READING PASSAGE
The elemental stoichiometry and composition of an iron‐limited diatom

We grew Thalassiosira weissflogii to steady state over a range of Fe‐limiting conditions with nitrate or ammonium as the N source. Nitrate‐dependent cells had faster Fe‐uptake rates, contained significantly higher intracellular Fe quotas, and grew faster than cells cultivated with NH 4 + when Fe was most limiting. Under these conditions, carbon (C) : chlorophyll a ratios and the minimum fluorescence yield per chlorophyll a increased, but N source had no effect on either parameter. The ratio of variable to maximum fluorescence (F v F m −1 ) declined little with Fe limitation m even when T. weissflogii was grown at 25% of its maximum rate (µ max ). C:N ratios were higher in nitrate than in ammonium‐grown cells and were constant at all Fe levels. Protein was independent of Fe and N, and amino acids were lowest in cells using NO 3 − . The P content of T. weissflogii (mol P L −1 cell volume) increased by 1.5 times as Fe became most limiting to growth, causing N: P and C: P ratios to decline significantly. The elemental stoichiometry for Fe‐limited new production of T. weissflogii (0.25µ max ) was thus 70C : 10N : 5.9Si : 1P : 0.00074Fe (by mols) compared with 97C : 14N : 4.7Si : 1P : 0.029Fe for nutrient‐replete conditions. Uptake rate ratios of NO 3 − : PO 4 3− showed the same dependence on Fe as the cellular N: P quotas, decreasing as [Fe] decreased. Iron limitation influenced the elemental composition of this marine diatom and will alter the assimilation ratios of C, N, and P in the high nitrate, low chlorophyll regions of the sea.

WHAT IS NEEDED
In the abstract on the iron-limited diatom, which nitrogen source gave cells the higher C:N ratios? The data after this point are separate material, unrelated to the abstract on the iron-limited diatom.

Entries drawn from a collection
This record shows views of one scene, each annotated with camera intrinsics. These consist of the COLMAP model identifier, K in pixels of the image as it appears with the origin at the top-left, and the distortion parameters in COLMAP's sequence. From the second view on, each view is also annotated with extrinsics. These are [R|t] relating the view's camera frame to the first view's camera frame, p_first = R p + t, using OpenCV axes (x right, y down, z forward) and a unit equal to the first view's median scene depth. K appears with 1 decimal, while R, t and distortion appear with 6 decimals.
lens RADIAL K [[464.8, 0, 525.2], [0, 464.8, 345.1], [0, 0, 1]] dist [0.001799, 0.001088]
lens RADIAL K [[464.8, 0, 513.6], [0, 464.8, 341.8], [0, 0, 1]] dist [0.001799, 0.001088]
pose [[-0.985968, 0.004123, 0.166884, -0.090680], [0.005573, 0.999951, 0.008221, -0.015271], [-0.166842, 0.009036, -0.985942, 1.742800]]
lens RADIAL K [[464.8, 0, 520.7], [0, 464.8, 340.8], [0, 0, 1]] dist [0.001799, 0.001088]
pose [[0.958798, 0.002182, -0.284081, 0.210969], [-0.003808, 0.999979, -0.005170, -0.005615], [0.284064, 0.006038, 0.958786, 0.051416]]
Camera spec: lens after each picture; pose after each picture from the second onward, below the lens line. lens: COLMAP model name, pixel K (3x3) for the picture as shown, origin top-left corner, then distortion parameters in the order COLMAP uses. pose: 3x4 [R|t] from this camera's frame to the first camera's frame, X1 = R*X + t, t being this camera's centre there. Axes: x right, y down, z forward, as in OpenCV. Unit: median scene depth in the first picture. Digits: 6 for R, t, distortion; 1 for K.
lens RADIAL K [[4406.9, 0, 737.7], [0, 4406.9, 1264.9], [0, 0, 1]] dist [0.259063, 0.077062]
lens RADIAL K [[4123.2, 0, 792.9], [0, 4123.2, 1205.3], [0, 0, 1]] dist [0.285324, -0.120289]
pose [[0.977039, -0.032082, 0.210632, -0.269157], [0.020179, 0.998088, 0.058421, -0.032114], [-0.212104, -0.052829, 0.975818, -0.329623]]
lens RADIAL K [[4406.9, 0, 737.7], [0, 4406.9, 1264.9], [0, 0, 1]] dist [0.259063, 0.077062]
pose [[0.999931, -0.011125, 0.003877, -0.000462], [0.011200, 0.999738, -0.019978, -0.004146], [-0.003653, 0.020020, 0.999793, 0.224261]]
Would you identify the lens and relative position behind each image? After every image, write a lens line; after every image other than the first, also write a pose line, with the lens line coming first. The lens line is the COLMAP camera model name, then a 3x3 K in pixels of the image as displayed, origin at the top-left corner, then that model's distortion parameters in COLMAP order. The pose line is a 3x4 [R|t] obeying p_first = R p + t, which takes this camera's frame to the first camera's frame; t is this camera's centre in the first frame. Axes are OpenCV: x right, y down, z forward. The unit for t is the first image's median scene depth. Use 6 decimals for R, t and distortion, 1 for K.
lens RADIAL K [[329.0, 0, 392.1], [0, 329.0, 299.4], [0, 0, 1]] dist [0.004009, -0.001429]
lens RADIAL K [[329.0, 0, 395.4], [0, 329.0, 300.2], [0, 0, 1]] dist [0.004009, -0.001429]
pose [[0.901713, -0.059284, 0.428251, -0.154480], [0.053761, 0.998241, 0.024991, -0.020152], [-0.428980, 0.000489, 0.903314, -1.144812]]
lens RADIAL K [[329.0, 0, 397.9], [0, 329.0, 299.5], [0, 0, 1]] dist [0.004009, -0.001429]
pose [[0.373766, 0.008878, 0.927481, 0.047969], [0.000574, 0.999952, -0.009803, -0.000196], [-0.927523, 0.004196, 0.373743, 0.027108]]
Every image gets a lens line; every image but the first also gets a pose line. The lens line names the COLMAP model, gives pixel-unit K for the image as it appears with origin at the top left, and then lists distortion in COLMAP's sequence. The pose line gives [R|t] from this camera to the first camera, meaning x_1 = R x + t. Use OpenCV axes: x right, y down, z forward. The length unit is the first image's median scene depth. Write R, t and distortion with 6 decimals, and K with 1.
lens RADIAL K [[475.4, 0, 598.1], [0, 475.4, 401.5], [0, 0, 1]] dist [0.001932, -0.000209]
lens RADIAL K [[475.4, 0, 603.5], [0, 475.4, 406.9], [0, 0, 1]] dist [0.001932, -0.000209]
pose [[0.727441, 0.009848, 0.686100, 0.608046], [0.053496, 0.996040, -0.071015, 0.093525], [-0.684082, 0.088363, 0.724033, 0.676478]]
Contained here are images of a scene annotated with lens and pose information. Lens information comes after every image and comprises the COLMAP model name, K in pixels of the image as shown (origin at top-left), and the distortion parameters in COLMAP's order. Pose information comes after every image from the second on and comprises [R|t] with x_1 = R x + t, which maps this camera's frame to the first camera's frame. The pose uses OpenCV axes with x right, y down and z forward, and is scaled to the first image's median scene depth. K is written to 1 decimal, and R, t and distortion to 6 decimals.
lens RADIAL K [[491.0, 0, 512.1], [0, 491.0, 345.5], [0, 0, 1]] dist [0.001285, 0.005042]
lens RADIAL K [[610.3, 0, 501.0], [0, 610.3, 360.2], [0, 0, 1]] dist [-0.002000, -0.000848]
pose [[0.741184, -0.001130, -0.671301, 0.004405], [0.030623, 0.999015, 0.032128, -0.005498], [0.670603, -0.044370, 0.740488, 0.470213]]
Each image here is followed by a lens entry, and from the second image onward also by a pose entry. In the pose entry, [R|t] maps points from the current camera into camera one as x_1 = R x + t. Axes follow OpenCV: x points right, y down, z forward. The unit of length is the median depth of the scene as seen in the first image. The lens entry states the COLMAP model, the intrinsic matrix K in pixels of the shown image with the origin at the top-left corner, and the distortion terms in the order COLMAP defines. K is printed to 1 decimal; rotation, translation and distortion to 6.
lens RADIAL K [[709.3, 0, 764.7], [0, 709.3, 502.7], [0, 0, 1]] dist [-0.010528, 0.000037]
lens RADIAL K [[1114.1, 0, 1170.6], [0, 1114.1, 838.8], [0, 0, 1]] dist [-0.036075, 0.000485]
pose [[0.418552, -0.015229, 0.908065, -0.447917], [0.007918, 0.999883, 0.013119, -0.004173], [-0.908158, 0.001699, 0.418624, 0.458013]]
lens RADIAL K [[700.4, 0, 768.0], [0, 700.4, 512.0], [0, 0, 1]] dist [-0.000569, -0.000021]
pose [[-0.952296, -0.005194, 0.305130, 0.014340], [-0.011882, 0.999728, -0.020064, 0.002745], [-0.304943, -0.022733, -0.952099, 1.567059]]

REPLY
Nitrate: C:N ratios were higher in nitrate-grown cells than in ammonium-grown cells.